- Born: J. Randolph Gregson December 11, 1918 Jonesboro, Arkansas, U.S.
- Died: May 23, 2010 (aged 91) New Orleans, Louisiana, U.S.
- Education: Arkansas State University University of Texas at Austin
- Occupations: Tennis player and official

= Randy Gregson =

American tennis player and official

Randy Gregson (December 11, 1918 – May 23, 2010) was an American tennis player and official. He was the president of the United States Tennis Association from 1985 to 1986.

==Early life==
James Randolph (Randy) Gregson was born on December 11, 1918, in Jonesboro, Arkansas. He attended Arkansas State University, where he played tennis, and he graduated from the University of Texas at Austin with a degree in petroleum engineering. During World War II, he served in the United States Navy in the Pacific. After the war, he moved to New Orleans, Louisiana.

==Career==
Gregson became a successful amateur tennis player in New Orleans, where he joined the New Orleans Lawn Tennis Club (the oldest tennis club in the Americas) in 1948, and later in the region and the nation. For example, he won the U.S. Men's Clay Court Championships in singles and doubles for the 45s and 65s age divisions. He also won 25 Southern Championships in singles and doubles, including father-son doubles.
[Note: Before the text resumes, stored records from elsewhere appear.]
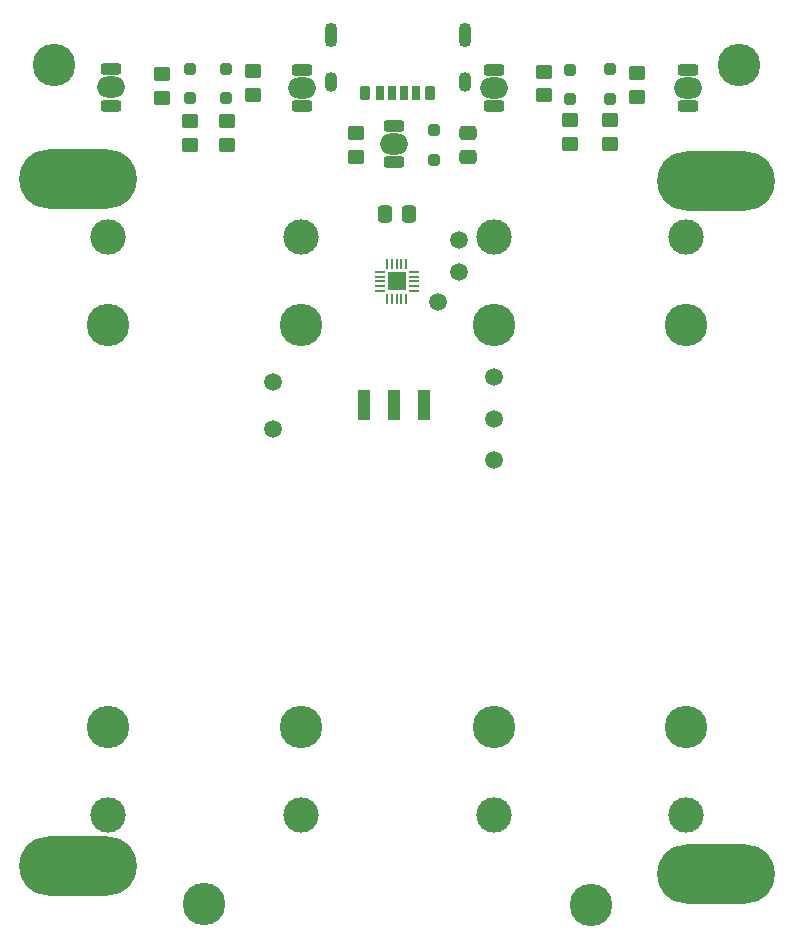
<source format=gbr>
%TF.GenerationSoftware,KiCad,Pcbnew,8.0.6-8.0.6-0~ubuntu24.04.1*%
%TF.CreationDate,2024-11-09T12:08:18+01:00*%
%TF.ProjectId,NIMH-battery-charger,4e494d48-2d62-4617-9474-6572792d6368,rev?*%
%TF.SameCoordinates,Original*%
%TF.FileFunction,Soldermask,Bot*%
%TF.FilePolarity,Negative*%
%FSLAX46Y46*%
G04 Gerber Fmt 4.6, Leading zero omitted, Abs format (unit mm)*
G04 Created by KiCad (PCBNEW 8.0.6-8.0.6-0~ubuntu24.04.1) date 2024-11-09 12:08:18*
%MOMM*%
%LPD*%
G01*
G04 APERTURE LIST*
G04 Aperture macros list*
%AMRoundRect*
0 Rectangle with rounded corners*
0 $1 Rounding radius*
0 $2 $3 $4 $5 $6 $7 $8 $9 X,Y pos of 4 corners*
0 Add a 4 corners polygon primitive as box body*
4,1,4,$2,$3,$4,$5,$6,$7,$8,$9,$2,$3,0*
0 Add four circle primitives for the rounded corners*
1,1,$1+$1,$2,$3*
1,1,$1+$1,$4,$5*
1,1,$1+$1,$6,$7*
1,1,$1+$1,$8,$9*
0 Add four rect primitives between the rounded corners*
20,1,$1+$1,$2,$3,$4,$5,0*
20,1,$1+$1,$4,$5,$6,$7,0*
20,1,$1+$1,$6,$7,$8,$9,0*
20,1,$1+$1,$8,$9,$2,$3,0*%
G04 Aperture macros list end*
%ADD10C,3.600000*%
%ADD11C,1.500000*%
%ADD12C,3.000000*%
%ADD13RoundRect,0.250000X-0.450000X0.350000X-0.450000X-0.350000X0.450000X-0.350000X0.450000X0.350000X0*%
%ADD14RoundRect,0.070000X-0.280000X-0.530000X0.280000X-0.530000X0.280000X0.530000X-0.280000X0.530000X0*%
%ADD15RoundRect,0.076000X-0.304000X-0.524000X0.304000X-0.524000X0.304000X0.524000X-0.304000X0.524000X0*%
%ADD16RoundRect,0.080000X-0.320000X-0.520000X0.320000X-0.520000X0.320000X0.520000X-0.320000X0.520000X0*%
%ADD17O,1.100000X2.100000*%
%ADD18O,1.100000X1.700000*%
%ADD19O,2.400000X1.800000*%
%ADD20RoundRect,0.190000X0.685000X-0.285000X0.685000X0.285000X-0.685000X0.285000X-0.685000X-0.285000X0*%
%ADD21RoundRect,0.250000X0.337500X0.475000X-0.337500X0.475000X-0.337500X-0.475000X0.337500X-0.475000X0*%
%ADD22RoundRect,0.250000X0.450000X-0.350000X0.450000X0.350000X-0.450000X0.350000X-0.450000X-0.350000X0*%
%ADD23RoundRect,0.250000X0.250000X-0.250000X0.250000X0.250000X-0.250000X0.250000X-0.250000X-0.250000X0*%
%ADD24O,10.000000X5.000000*%
%ADD25RoundRect,0.250000X-0.475000X0.337500X-0.475000X-0.337500X0.475000X-0.337500X0.475000X0.337500X0*%
%ADD26RoundRect,0.050000X-0.050000X0.375000X-0.050000X-0.375000X0.050000X-0.375000X0.050000X0.375000X0*%
%ADD27RoundRect,0.050000X-0.375000X0.050000X-0.375000X-0.050000X0.375000X-0.050000X0.375000X0.050000X0*%
%ADD28R,1.650000X1.650000*%
%ADD29R,1.000000X2.500000*%
G04 APERTURE END LIST*
D10*
%TO.C,H4*%
X153900000Y-119300000D03*
%TD*%
%TO.C,H3*%
X121200000Y-119200000D03*
%TD*%
%TO.C,H2*%
X166500000Y-48200000D03*
%TD*%
%TO.C,H1*%
X108500000Y-48200000D03*
%TD*%
D11*
%TO.C,TP8*%
X127000000Y-75000000D03*
%TD*%
%TO.C,TP7*%
X127000000Y-79000000D03*
%TD*%
D10*
%TO.C,BT2*%
X129400000Y-70200000D03*
X129400000Y-104200000D03*
D12*
X129400000Y-62700000D03*
X129400000Y-111700000D03*
%TD*%
D10*
%TO.C,BT4*%
X162000000Y-70195000D03*
X162000000Y-104195000D03*
D12*
X162000000Y-62695000D03*
X162000000Y-111695000D03*
%TD*%
D10*
%TO.C,BT3*%
X145700000Y-70195000D03*
X145700000Y-104195000D03*
D12*
X145700000Y-62695000D03*
X145700000Y-111695000D03*
%TD*%
D10*
%TO.C,BT1*%
X113075000Y-70195000D03*
X113075000Y-104195000D03*
D12*
X113075000Y-62695000D03*
X113075000Y-111695000D03*
%TD*%
D13*
%TO.C,R2*%
X123100000Y-52900000D03*
X123100000Y-54900000D03*
%TD*%
%TO.C,R1*%
X119975000Y-52900000D03*
X119975000Y-54900000D03*
%TD*%
D14*
%TO.C,J7*%
X137080000Y-50580000D03*
D15*
X139110000Y-50580000D03*
D16*
X140340000Y-50580000D03*
D14*
X138080000Y-50580000D03*
D15*
X136050000Y-50580000D03*
D16*
X134830000Y-50580000D03*
D17*
X131950000Y-45620000D03*
D18*
X131950000Y-49620000D03*
D17*
X143230000Y-45610000D03*
D18*
X143230000Y-49620000D03*
%TD*%
D19*
%TO.C,D7*%
X137250000Y-54850000D03*
D20*
X137250000Y-56400000D03*
X137250000Y-53300000D03*
%TD*%
D11*
%TO.C,TP3*%
X141000000Y-68200000D03*
%TD*%
D13*
%TO.C,R8*%
X134000000Y-53950000D03*
X134000000Y-55950000D03*
%TD*%
%TO.C,R5*%
X155550000Y-52850000D03*
X155550000Y-54850000D03*
%TD*%
D21*
%TO.C,C1*%
X138537500Y-60800000D03*
X136462500Y-60800000D03*
%TD*%
D22*
%TO.C,R6*%
X117650000Y-50950000D03*
X117650000Y-48950000D03*
%TD*%
D23*
%TO.C,D1*%
X119975000Y-51000000D03*
X119975000Y-48500000D03*
%TD*%
%TO.C,D3*%
X152187500Y-51053500D03*
X152187500Y-48553500D03*
%TD*%
D24*
%TO.C,J3*%
X164500000Y-58000000D03*
%TD*%
D19*
%TO.C,D6*%
X129450000Y-50100000D03*
D20*
X129450000Y-51650000D03*
X129450000Y-48550000D03*
%TD*%
D24*
%TO.C,J5*%
X110500000Y-57800000D03*
%TD*%
D13*
%TO.C,R4*%
X152175000Y-52850000D03*
X152175000Y-54850000D03*
%TD*%
D25*
%TO.C,C2*%
X143550000Y-53900000D03*
X143550000Y-55975000D03*
%TD*%
D24*
%TO.C,J4*%
X164500000Y-116700000D03*
%TD*%
D19*
%TO.C,D5*%
X113320000Y-50070000D03*
D20*
X113320000Y-51620000D03*
X113320000Y-48520000D03*
%TD*%
D23*
%TO.C,D9*%
X140675000Y-56175000D03*
X140675000Y-53675000D03*
%TD*%
D19*
%TO.C,D8*%
X145700000Y-50100000D03*
D20*
X145700000Y-51650000D03*
X145700000Y-48550000D03*
%TD*%
D11*
%TO.C,TP4*%
X145700000Y-74600000D03*
%TD*%
D26*
%TO.C,U1*%
X136690000Y-65040000D03*
X137090000Y-65040000D03*
X137490000Y-65040000D03*
X137890000Y-65040000D03*
X138290000Y-65040000D03*
D27*
X138940000Y-65690000D03*
X138940000Y-66090000D03*
X138940000Y-66490000D03*
X138940000Y-66890000D03*
X138940000Y-67290000D03*
D26*
X138290000Y-67940000D03*
X137890000Y-67940000D03*
X137490000Y-67940000D03*
X137090000Y-67940000D03*
X136690000Y-67940000D03*
D27*
X136040000Y-67290000D03*
X136040000Y-66890000D03*
X136040000Y-66490000D03*
X136040000Y-66090000D03*
X136040000Y-65690000D03*
D28*
X137490000Y-66490000D03*
%TD*%
D11*
%TO.C,TP6*%
X145700000Y-81600000D03*
%TD*%
D23*
%TO.C,D2*%
X123050000Y-51000000D03*
X123050000Y-48500000D03*
%TD*%
D24*
%TO.C,J6*%
X110500000Y-116000000D03*
%TD*%
D22*
%TO.C,R9*%
X149950000Y-50750000D03*
X149950000Y-48750000D03*
%TD*%
D20*
%TO.C,D10*%
X162150000Y-48550000D03*
X162150000Y-51650000D03*
D19*
X162150000Y-50100000D03*
%TD*%
D23*
%TO.C,D4*%
X155562500Y-51028500D03*
X155562500Y-48528500D03*
%TD*%
D11*
%TO.C,TP1*%
X142800000Y-63000000D03*
%TD*%
%TO.C,TP5*%
X145700000Y-78100000D03*
%TD*%
D22*
%TO.C,R7*%
X125350000Y-50700000D03*
X125350000Y-48700000D03*
%TD*%
D11*
%TO.C,TP2*%
X142800000Y-65700000D03*
%TD*%
D22*
%TO.C,R10*%
X157850000Y-50850000D03*
X157850000Y-48850000D03*
%TD*%
D29*
%TO.C,J1*%
X134760000Y-76975000D03*
X137300000Y-76975000D03*
X139840000Y-76975000D03*
%TD*%
M02*

</source>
He competed in the semifinals at the 1965 Wimbledon Championships in senior doubles.

Gregson served as the president of the United States Tennis Association from 1985 to 1987. During his tenure, he kept John McEnroe from competing in the Davis Cup on behavioral grounds. Gregson explained that he focused on good representation and teamwork on the U. S. team as opposed to star players. Gregson was also the president of the Louisiana Tennis Association and the Southern Tennis Association.

Gregson was inducted in the Southern Tennis Hall of Fame in 1987. He helped restore the tennis courts at the City Park and the Stern Tennis Center after Hurricane Katrina. He won the 2005 Dixon Award from the Louisiana Sports Hall of Fame.

==Death==
Gregson died on May 23, 2010, in New Orleans, Louisiana, at the age of 91.